#### Task item:
Repeat the data exactly. Pictures are not part of the copy.

Extracted records:
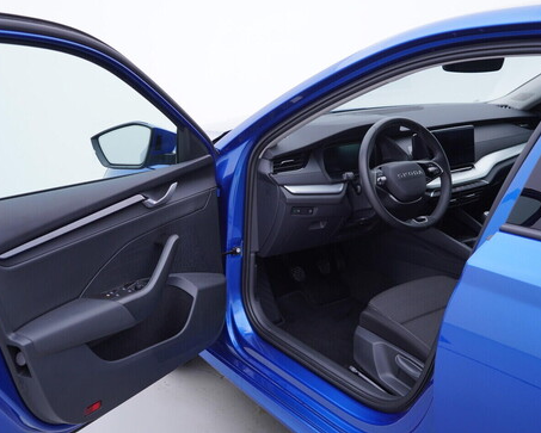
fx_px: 657
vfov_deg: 36.5
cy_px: 215
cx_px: 238
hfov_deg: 44.7
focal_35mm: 41
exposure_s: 1/50
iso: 125
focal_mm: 24
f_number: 3.2
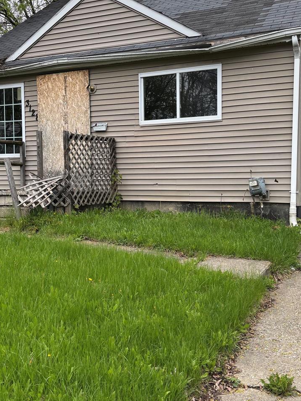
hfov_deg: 34.3
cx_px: 141
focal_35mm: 42
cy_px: 181
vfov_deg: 44.7
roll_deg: -0.5
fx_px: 487
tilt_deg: -1.2
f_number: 1.6
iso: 50
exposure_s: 1/732
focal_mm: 5.96
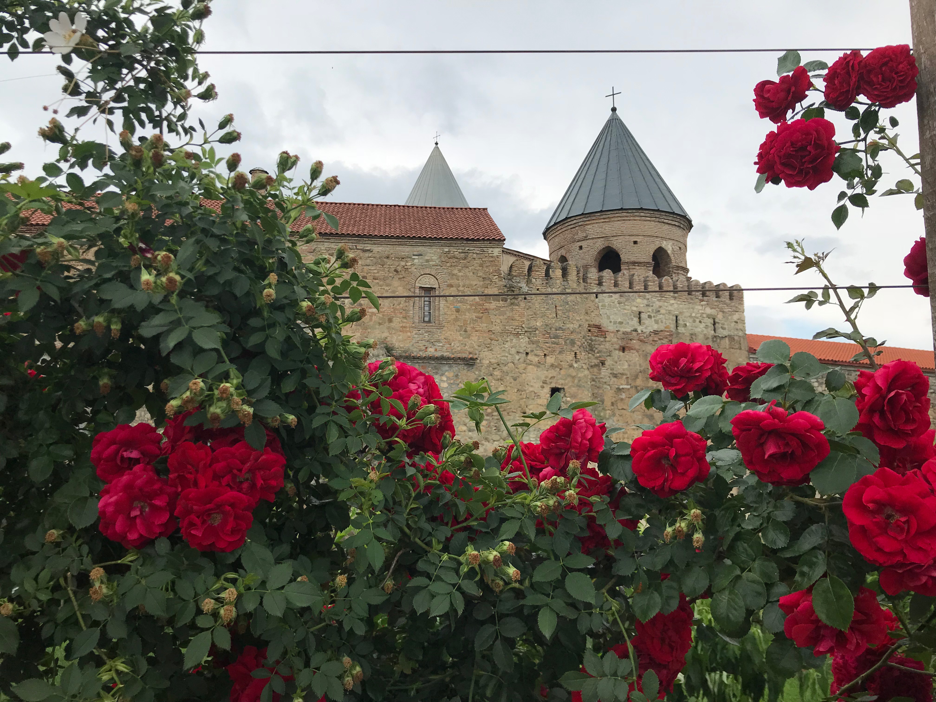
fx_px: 757
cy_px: 351
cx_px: 468
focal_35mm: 28
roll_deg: -0.5
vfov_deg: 49.7
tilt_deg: +10.2
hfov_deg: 63.4
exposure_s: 1/2128
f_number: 1.8
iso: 20
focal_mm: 3.99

#### Written reply:
fx_px: 657
vfov_deg: 36.5
cy_px: 215
cx_px: 238
hfov_deg: 44.7
focal_35mm: 41
exposure_s: 1/50
iso: 125
focal_mm: 24
f_number: 3.2
hfov_deg: 34.3
cx_px: 141
focal_35mm: 42
cy_px: 181
vfov_deg: 44.7
roll_deg: -0.5
fx_px: 487
tilt_deg: -1.2
f_number: 1.6
iso: 50
exposure_s: 1/732
focal_mm: 5.96
fx_px: 757
cy_px: 351
cx_px: 468
focal_35mm: 28
roll_deg: -0.5
vfov_deg: 49.7
tilt_deg: +10.2
hfov_deg: 63.4
exposure_s: 1/2128
f_number: 1.8
iso: 20
focal_mm: 3.99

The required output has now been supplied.